My relationships with Neal, Naira and the Judge had always been solid.
And there I went, thinking weird, maudlin thoughts in the middle of a happy occasion. I simply wasn’t capable of sitting still and being Zen in mind, which, due to my own klutziness I was relegated to this evening. I’d been advised to stay off my feet—Lavinia had managed to tag a wedding guest who was also an ER doctor, and had dispatched her to my room for emergency foot care. The doctor had applied ice and aloe vera to the blister and proclaimed me as good as new again. As long as I stayed off my feet, she’d seen no reason for me to hide o
ut in my room, nursing the burn. Except, I’d then realized that my lehenga lay in a puddle on the bathroom floor and I hadn’t packed any spare clothes. Naira had come to the rescue, quickly fashioning a sarong-style skirt out of my chiffon and gauze dupatta and my outfit was decent once more.
(Sidebar: I loved the ease of the makeshift skirt so much that I made a mental note to tell Neal’s sister, Helen, to incorporate the style into whatever outfits she designed for me henceforth.)
We’d made it to the reception in time for the diya dance, which went amazingly well despite the confusion my absence created in the choreography. Now, almost every guest and their mothers were wiggling their tuches off on the dance floor as the DJ brought the tent down with eardrum-busting music.

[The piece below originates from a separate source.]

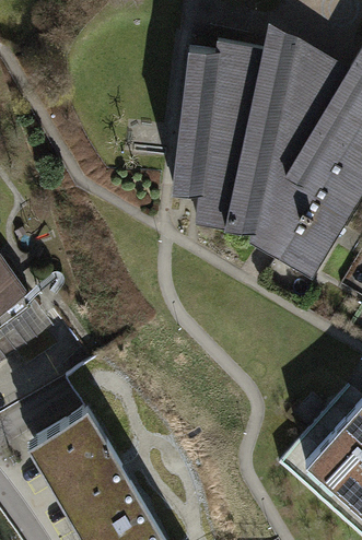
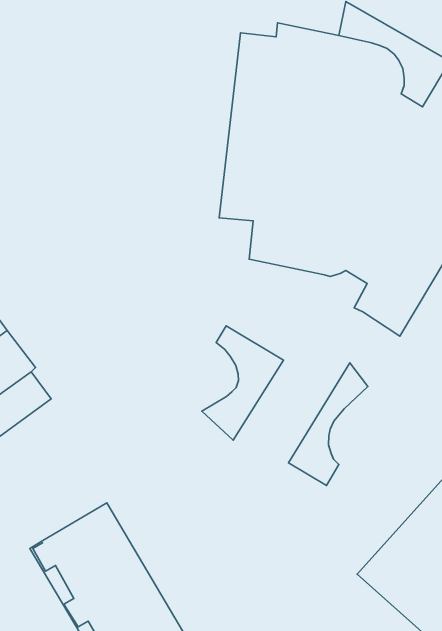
building: none -> [202,326,283,440]
building: none -> [289,363,368,486]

I shifted, easing my outstretched leg off the footstool Neal had found for me, and gingerly placed my burned foot on the floor. I hated the feeling of pins and needles in my appendages—especially when it happened during a particularly long and drawn out deposition or trial—thus I kept shifting positions.
“Okay?” Naira shouted into my right ear.
I nodded, smiling. I’d tried—We’d all tried to get Naira to dance but she was determined to demur. Jet lag had fatigued her, apparently. I didn’t believe her.
“Go. Dance!” I poked her again.
“I’d rather keep you company,” she said, her lips curving in a dreamy smile.
She wasn’t jet-lagged. She was tipsy, I decided in amusement.